A just, popular, and inclusive transition is fundamental; the right to land and territory through urban, agrarian, and land reform; the demarcation, titling, and regularization of indigenous, quilombola, fishing, and traditional territories; the establishment of food systems with a focus on food sovereignty, promoting agroecology, valuing family, peasant, and artisanal fishing production, as well as indigenous, solidarity, and feminist economies; the recognition of nature as a subject of rights; the protection of oceanic areas, rare land, and coastal zones; the protection of biodiversity; the generation of decent work, employment, and income, and care policies; the consolidation of the right to the city with urban policies as environmental policies; the implementation of specific policies for climate-affected people; access to potable water and basic sanitation; climate prevention and adaptation, especially in urban peripheries and indigenous and traditional territories; the eradication of environmental and structural racism, and violence against women and girls, different cultures and worldviews; promotion of free communication and cultural diversity; policies for  Black youth alive; and measures for reparations and democratization of fair climate financing, outside of the carbon market and debt, with the structuring of funds and governance by communities.

We demand that the Brazilian government take a leadership role in the socio-environmental agenda by adopting these policies, which are essential for advancing climate justice from the Global South.
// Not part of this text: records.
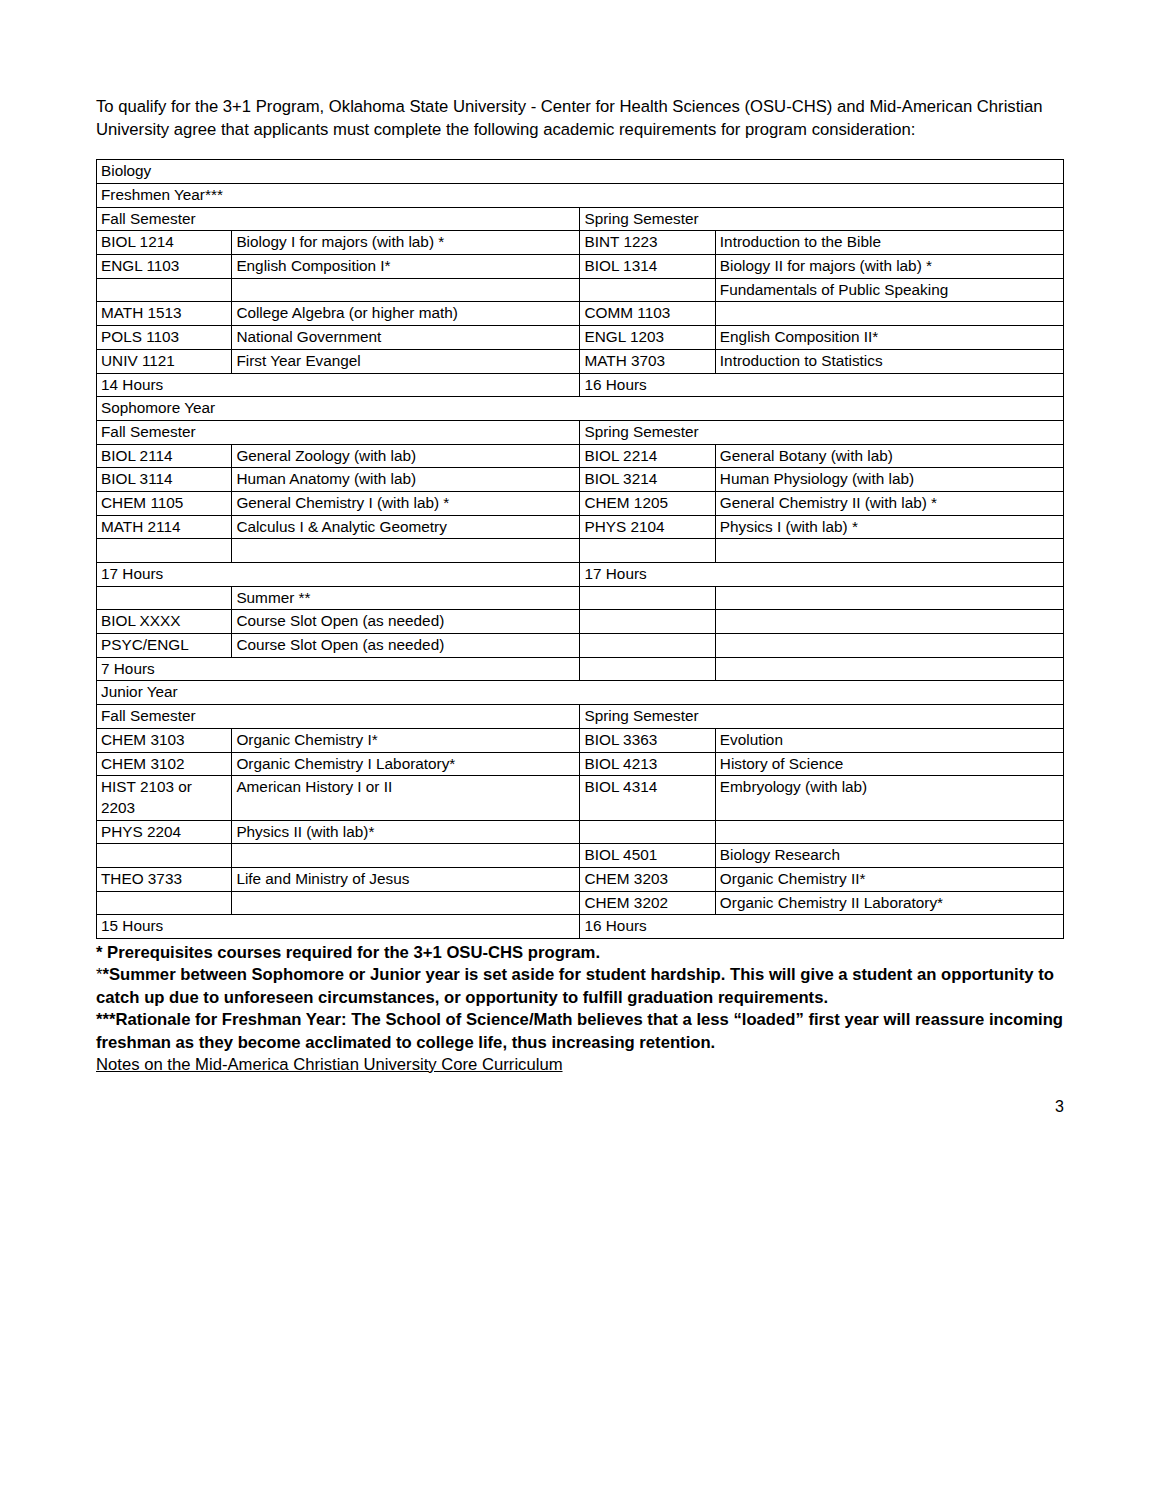To qualify for the 3+1 Program, Oklahoma State University - Center for Health Sciences (OSU-CHS) and Mid-American Christian University agree that applicants must complete the following academic requirements for program consideration:
| Biology |
| Freshmen Year*** |
| Fall Semester | Spring Semester |
| BIOL 1214 | Biology I for majors (with lab) * | BINT 1223 | Introduction to the Bible |
| ENGL 1103 | English Composition I* | BIOL 1314 | Biology II for majors (with lab) * |
| | | | Fundamentals of Public Speaking |
| MATH 1513 | College Algebra (or higher math) | COMM 1103 | |
| POLS 1103 | National Government | ENGL 1203 | English Composition II* |
| UNIV 1121 | First Year Evangel | MATH 3703 | Introduction to Statistics |
| 14 Hours | 16 Hours |
| Sophomore Year |
| Fall Semester | Spring Semester |
| BIOL 2114 | General Zoology (with lab) | BIOL 2214 | General Botany (with lab) |
| BIOL 3114 | Human Anatomy (with lab) | BIOL 3214 | Human Physiology (with lab) |
| CHEM 1105 | General Chemistry I (with lab) * | CHEM 1205 | General Chemistry II (with lab) * |
| MATH 2114 | Calculus I & Analytic Geometry | PHYS 2104 | Physics I (with lab) * |
| 17 Hours | 17 Hours |
| | Summer ** | | |
| BIOL XXXX | Course Slot Open (as needed) | | |
| PSYC/ENGL | Course Slot Open (as needed) | | |
| 7 Hours | | |
| Junior Year |
| Fall Semester | Spring Semester |
| CHEM 3103 | Organic Chemistry I* | BIOL 3363 | Evolution |
| CHEM 3102 | Organic Chemistry I Laboratory* | BIOL 4213 | History of Science |
| HIST 2103 or 2203 | American History I or II | BIOL 4314 | Embryology (with lab) |
| PHYS 2204 | Physics II (with lab)* | | |
| | | BIOL 4501 | Biology Research |
| THEO 3733 | Life and Ministry of Jesus | CHEM 3203 | Organic Chemistry II* |
| | | CHEM 3202 | Organic Chemistry II Laboratory* |
| 15 Hours | 16 Hours |
* Prerequisites courses required for the 3+1 OSU-CHS program.
**Summer between Sophomore or Junior year is set aside for student hardship. This will give a student an opportunity to catch up due to unforeseen circumstances, or opportunity to fulfill graduation requirements.
***Rationale for Freshman Year: The School of Science/Math believes that a less “loaded” first year will reassure incoming freshman as they become acclimated to college life, thus increasing retention.
Notes on the Mid-America Christian University Core Curriculum
3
However, none of this will happen without broad pressure and effective participation of civil society. We call upon organizations, networks, collectives, and social movements from various sectors to build the People’s Summit towards COP 30, capable of mobilizing public opinion, strengthening participatory and popular democracy, denouncing and blocking setbacks, as well as pressuring decision-makers in Brazil and around the world.